Dans le domaine politique le RDPC, le SDF et l’UNDP, quoi que n’étant pas les seuls, sont les partis politiques les plus en vue. Le christianisme a également eu raison de l’animisme. L’Eglise catholique, protestante se partagent les fidèles. L’Eglise évangélique du Cameroun (EEC) se taille la part de l’hostie, avec environ 85% d’ouailles. Mais l’œuvre missionnaire n’est pas que religieuse. L’élite locale multiplie les actions de développement. Jean Ngougo, le président de l’élite Batoufam, cite entre autres la route bitumée de la chefferie (2km), la construction de points d’eau et le soutien aux églises locales.
Les 256 Km séparant Yaoundé de son village n’empêchent pas le chargé des questions techniques à la communauté urbaine de Yaoundé, de s’y rendre pratiquement tous les week-ends.

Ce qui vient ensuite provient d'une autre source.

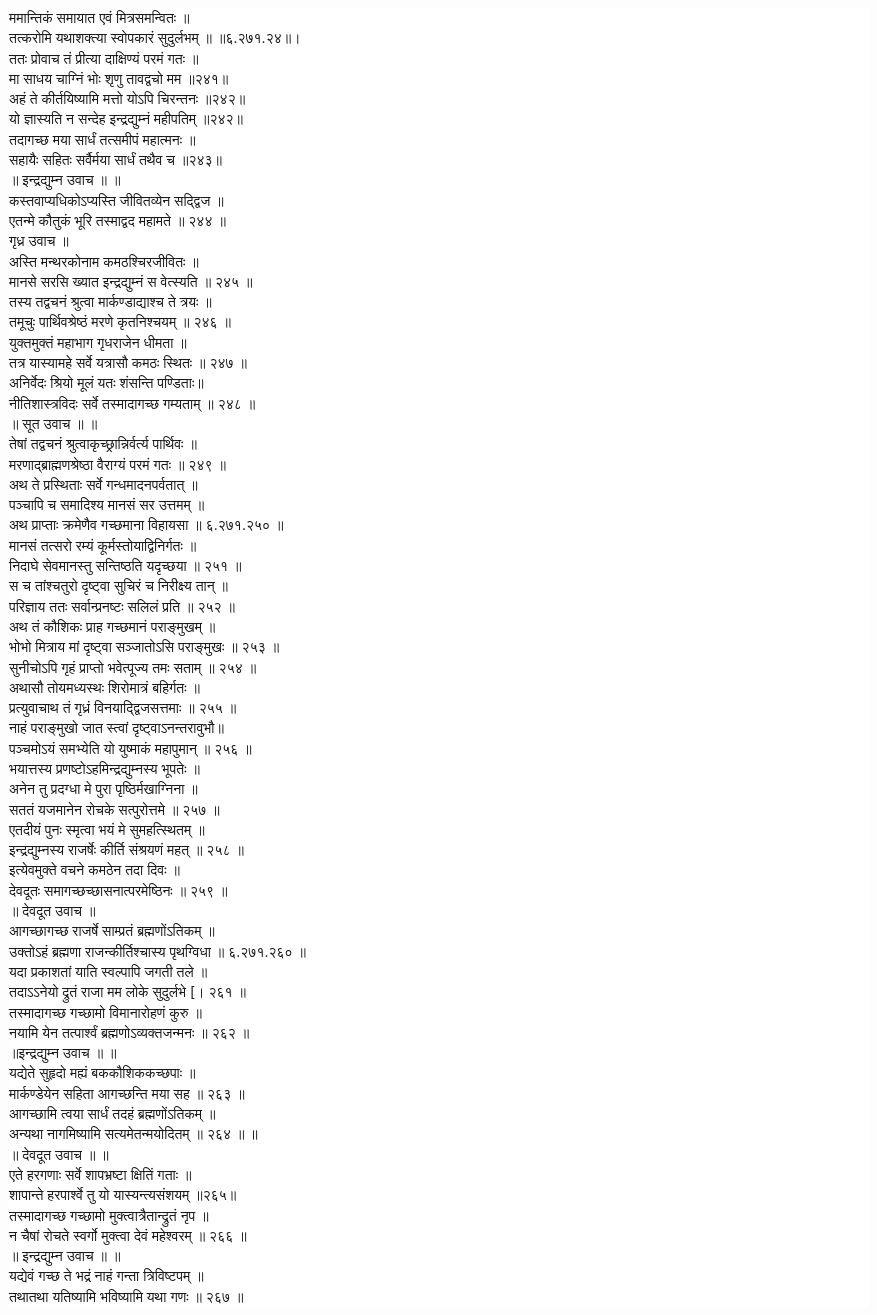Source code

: ममान्तिकं समायात एवं मित्रसमन्वितः ॥  
तत्करोमि यथाशक्त्या स्वोपकारं सुदुर्लभम् ॥ ॥६.२७१.२४॥।  
ततः प्रोवाच तं प्रीत्या दाक्षिण्यं परमं गतः ॥  
मा साधय चाग्निं भोः शृणु तावद्वचो मम ॥२४१॥  
अहं ते कीर्तयिष्यामि मत्तो योऽपि चिरन्तनः ॥२४२॥  
यो ज्ञास्यति न सन्देह इन्द्रद्युम्नं महीपतिम् ॥२४२॥  
तदागच्छ मया सार्धं तत्समीपं महात्मनः ॥  
सहायैः सहितः सर्वैर्मया सार्धं तथैव च ॥२४३॥  
॥ इन्द्रद्युम्न उवाच ॥ ॥  
कस्तवाप्यधिकोऽप्यस्ति जीवितव्येन सद्द्विज ॥  
एतन्मे कौतुकं भूरि तस्माद्वद महामते ॥ २४४ ॥  
गृध्र उवाच ॥  
अस्ति मन्थरकोनाम कमठश्चिरजीवितः ॥  
मानसे सरसि ख्यात इन्द्रद्युम्नं स वेत्स्यति ॥ २४५ ॥  
तस्य तद्वचनं श्रुत्वा मार्कण्डाद्याश्च ते त्रयः ॥  
तमूचुः पार्थिवश्रेष्ठं मरणे कृतनिश्चयम् ॥ २४६ ॥  
युक्तमुक्तं महाभाग गृधराजेन धीमता ॥  
तत्र यास्यामहे सर्वे यत्रासौ कमठः स्थितः ॥ २४७ ॥  
अनिर्वेदः श्रियो मूलं यतः शंसन्ति पण्डिताः॥  
नीतिशास्त्रविदः सर्वे तस्मादागच्छ गम्यताम् ॥ २४८ ॥  
॥ सूत उवाच ॥ ॥  
तेषां तद्वचनं श्रुत्वाकृच्छ्रान्निर्वर्त्य पार्थिवः ॥  
मरणाद्ब्राह्मणश्रेष्ठा वैराग्यं परमं गतः ॥ २४९ ॥  
अथ ते प्रस्थिताः सर्वे गन्धमादनपर्वतात् ॥  
पञ्चापि च समादिश्य मानसं सर उत्तमम् ॥  
अथ प्राप्ताः क्रमेणैव गच्छमाना विहायसा ॥ ६.२७१.२५० ॥  
मानसं तत्सरो रम्यं कूर्मस्तोयाद्विनिर्गतः ॥  
निदाघे सेवमानस्तु सन्तिष्ठति यदृच्छया ॥ २५१ ॥  
स च तांश्चतुरो दृष्ट्वा सुचिरं च निरीक्ष्य तान् ॥  
परिज्ञाय ततः सर्वान्प्रनष्टः सलिलं प्रति ॥ २५२ ॥  
अथ तं कौशिकः प्राह गच्छमानं पराङ्मुखम् ॥  
भोभो मित्राय मां दृष्ट्वा सञ्जातोऽसि पराङ्मुखः ॥ २५३ ॥  
सुनीचोऽपि गृहं प्राप्तो भवेत्पूज्य तमः सताम् ॥ २५४ ॥  
अथासौ तोयमध्यस्थः शिरोमात्रं बहिर्गतः ॥  
प्रत्युवाचाथ तं गृध्रं विनयाद्द्विजसत्तमाः ॥ २५५ ॥  
नाहं पराङ्मुखो जात स्त्वां दृष्ट्वाऽनन्तरावुभौ॥  
पञ्चमोऽयं समभ्येति यो युष्माकं महापुमान् ॥ २५६ ॥  
भयात्तस्य प्रणष्टोऽहमिन्द्रद्युम्नस्य भूपतेः ॥  
अनेन तु प्रदग्धा मे पुरा पृष्ठिर्मखाग्निना ॥  
सततं यजमानेन रोचके सत्पुरोत्तमे ॥ २५७ ॥  
एतदीयं पुनः स्मृत्वा भयं मे सुमहत्स्थितम् ॥  
इन्द्रद्युम्नस्य राजर्षेः कीर्ति संश्रयणं महत् ॥ २५८ ॥  
इत्येवमुक्ते वचने कमठेन तदा दिवः ॥  
देवदूतः समागच्छच्छासनात्परमेष्ठिनः ॥ २५९ ॥  
॥ देवदूत उवाच ॥  
आगच्छागच्छ राजर्षे साम्प्रतं ब्रह्मणोंऽतिकम् ॥  
उक्तोऽहं ब्रह्मणा राजन्कीर्तिश्चास्य पृथग्विधा ॥ ६.२७१.२६० ॥  
यदा प्रकाशतां याति स्वल्पापि जगती तले ॥  
तदाऽऽनेयो द्रुतं राजा मम लोके सुदुर्लभे [। २६१ ॥  
तस्मादागच्छ गच्छामो विमानारोहणं कुरु ॥  
नयामि येन तत्पार्श्वं ब्रह्मणोऽव्यक्तजन्मनः ॥ २६२ ॥  
॥इन्द्रद्युम्न उवाच ॥ ॥  
यद्येते सुहृदो मह्यं बककौशिककच्छपाः ॥  
मार्कण्डेयेन सहिता आगच्छन्ति मया सह ॥ २६३ ॥  
आगच्छामि त्वया सार्धं तदहं ब्रह्मणोंऽतिकम् ॥  
अन्यथा नागमिष्यामि सत्यमेतन्मयोदितम् ॥ २६४ ॥ ॥  
॥ देवदूत उवाच ॥ ॥  
एते हरगणाः सर्वे शापभ्रष्टा क्षितिं गताः ॥  
शापान्ते हरपार्श्वे तु यो यास्यन्त्यसंशयम् ॥२६५॥  
तस्मादागच्छ गच्छामो मुक्त्वात्रैतान्द्रुतं नृप ॥  
न चैषां रोचते स्वर्गो मुक्त्वा देवं महेश्वरम् ॥ २६६ ॥  
॥ इन्द्रद्युम्न उवाच ॥ ॥  
यद्येवं गच्छ ते भद्रं नाहं गन्ता त्रिविष्टपम् ॥  
तथातथा यतिष्यामि भविष्यामि यथा गणः ॥ २६७ ॥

Il affirme que l’insécurité qui règne dans certaines des 16 quartiers est le fait de quelques jeunes, et que l’élite peut y mettre fin avec un peu de volonté.
A côté l’insécurité et de la qualité de l’eau, Batoufam se préoccupe du sujet Samuel Wanko. Ce héros de l’indépendance du Cameroun, ressortissant de la localité, a été assassiné dans son village. A l’endroit, un monument fut érigé mais depuis le temps, la stèle de pierre est dans la broussaille. Sa restauration n’est évoquée que timidement, certains évoquant des raisons politiques…
Au-delà de ces zones d’ombres, Jean Ngougo, tout en relativiosant les éloges qui le présentent comme l’un des plus illustres architectes camerounais, nourri le vœu de voir son village prospérer avec le commerce du chou, de la pomme de terre et surtout de la Kola, le café n’étant plus d’actualité. Il roule aussi pour la cohésion et l’intégration des ressortissants Batoufam. Il promet également de poursuivre son soutien, qui se décline en termes d’encadrement des activités de développement, et invité fièrement, du haut de sa posture de premier prince, tous ceux qui le désirent à assister à l’apothéose du 24 novembre 2007 avec la fin de l’initiation du roi Batoufam, commencée en 1989 et qui s’achève par la danse Ndzou’ou.